Die 45 Feuerwehren aus dem Bezirk Perg stellen ihre Führungsteams neu auf
BEZIRK PERG. In ganz Oberösterreich werden 2018 wieder die Feuerwehrkommandos gewählt. Auch im Bezirk Perg gab es bereits erste Veränderungen – etwa bei der FF Klam, wo Nikolaus Eder die Nachfolge von Friedrich Wagner antrat.

Verantwortlich für die Durchführung der Wahlen ist der jeweilige Bürgermeister. Da es sich bei den Feuerwehren um Körperschaften Öffentlichen Rechts handelt, sind sowohl der Wahlzeitpunkt wie auch der Wahlablauf gesetzlich geregelt.
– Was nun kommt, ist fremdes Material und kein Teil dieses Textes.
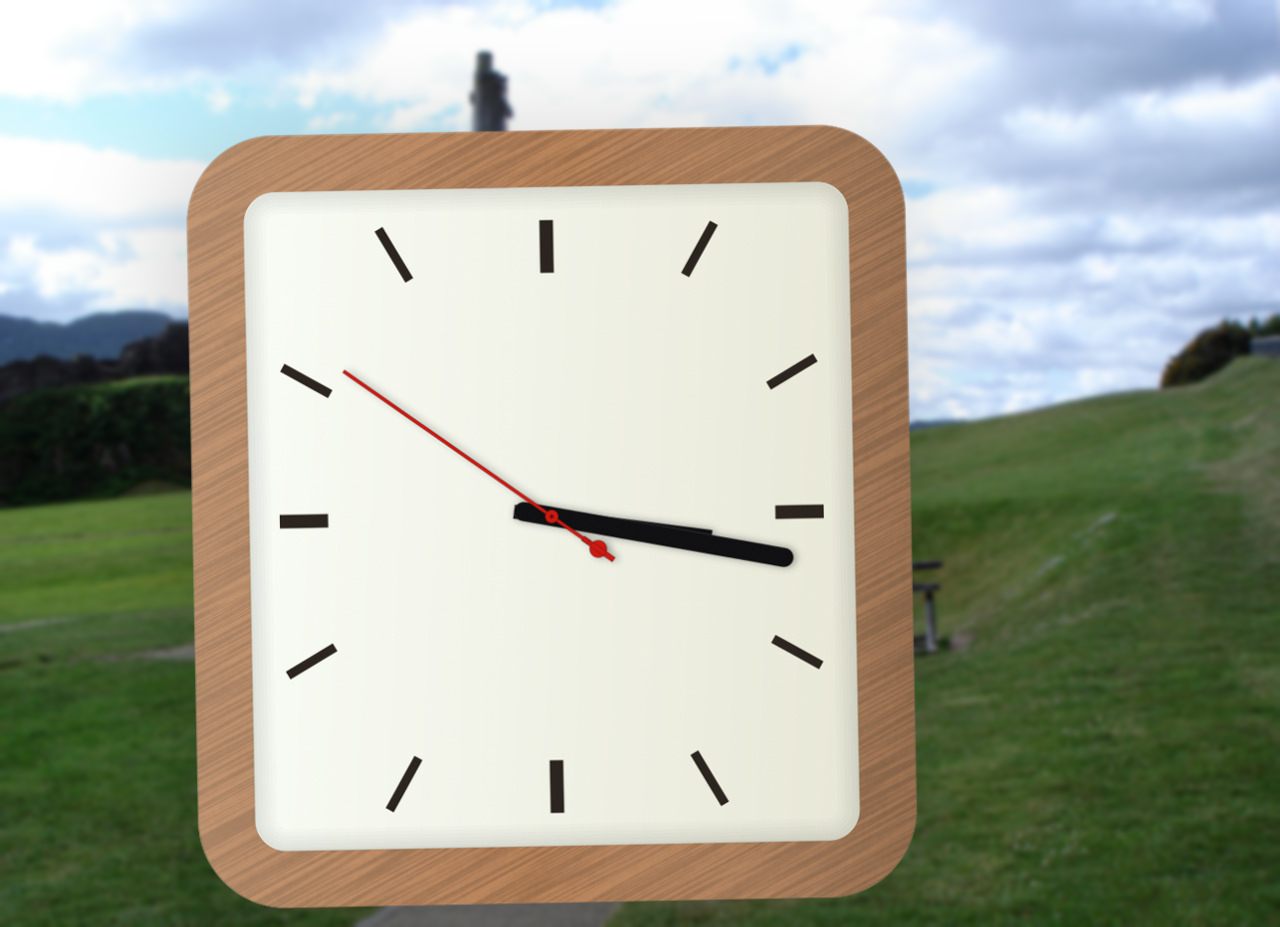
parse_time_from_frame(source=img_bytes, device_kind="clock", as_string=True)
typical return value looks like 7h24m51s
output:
3h16m51s
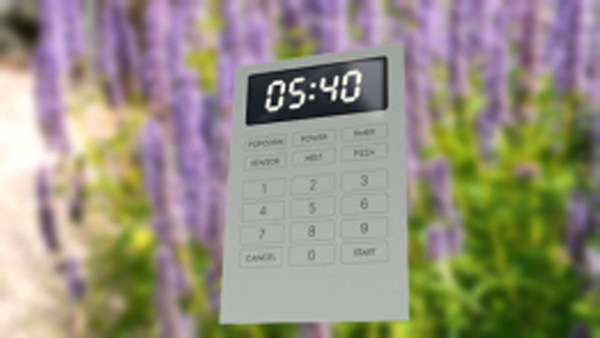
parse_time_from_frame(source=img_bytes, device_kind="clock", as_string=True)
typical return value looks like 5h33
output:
5h40
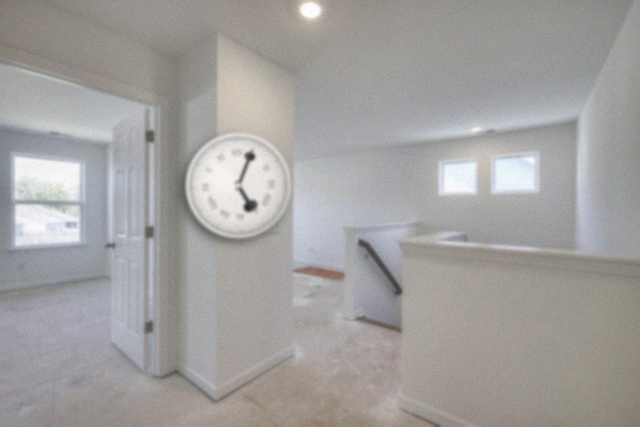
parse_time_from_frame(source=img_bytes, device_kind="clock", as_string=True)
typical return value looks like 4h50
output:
5h04
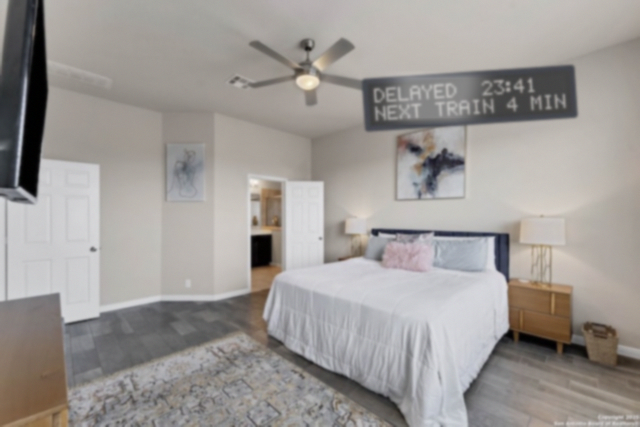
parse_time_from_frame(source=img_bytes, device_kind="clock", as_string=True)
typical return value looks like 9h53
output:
23h41
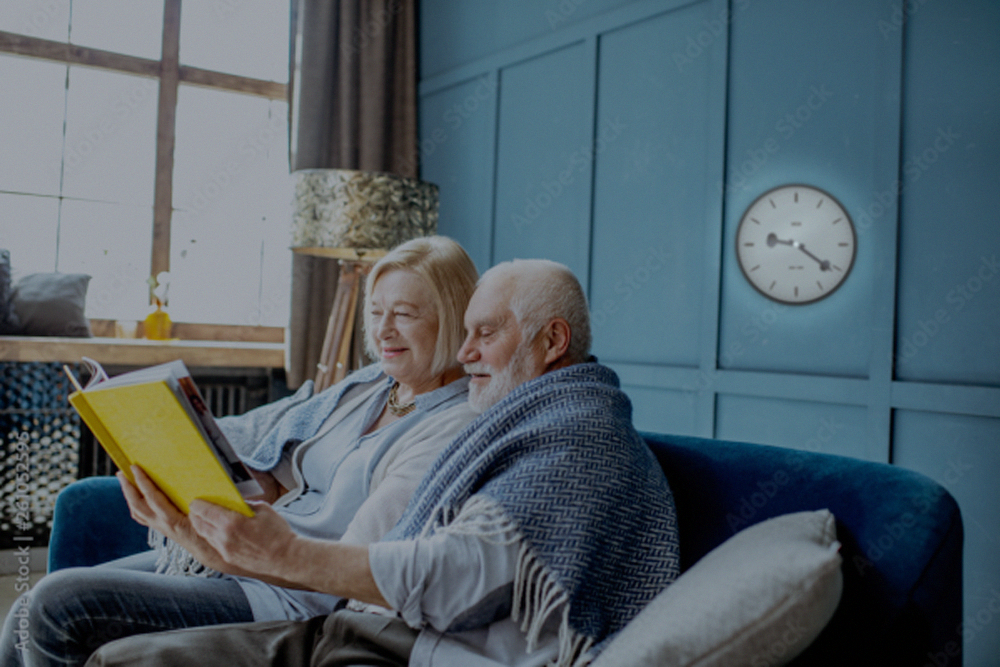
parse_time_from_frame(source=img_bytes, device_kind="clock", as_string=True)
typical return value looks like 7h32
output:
9h21
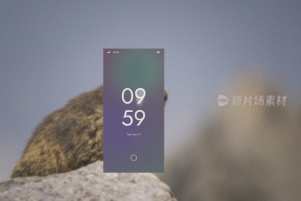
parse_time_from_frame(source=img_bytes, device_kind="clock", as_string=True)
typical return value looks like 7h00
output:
9h59
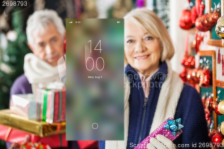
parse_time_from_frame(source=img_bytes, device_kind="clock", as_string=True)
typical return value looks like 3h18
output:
14h00
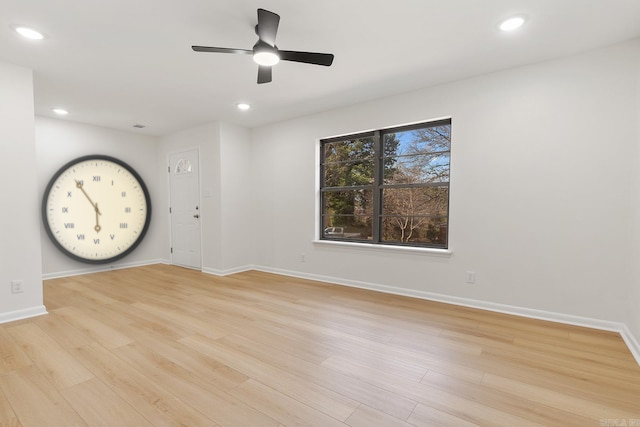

Neue Führungsteams stehen bis 30. April fest
Demnach müssen die Wahlen für die nächte Funktionsperiode von fünf Jahren im Zeitraum zwischen 1. Jänner und 30. April durchgeführt werden. Zu wählen sind neben den Kommandanten und seinem Stellvertreter auch der Kassier und der Schriftführer. Im Bezirk Perg laufen derzeit die Kommandowahlen in allen 45 Feuerwehren. Bezirks-Feuerwehrkommandant OBR Josef Lindner geht davon aus, dass es bei gut einem Drittel der Feuerwehren zu einem Wechsel bei der Funktion des Feuerwehrkommandanten kommen wird.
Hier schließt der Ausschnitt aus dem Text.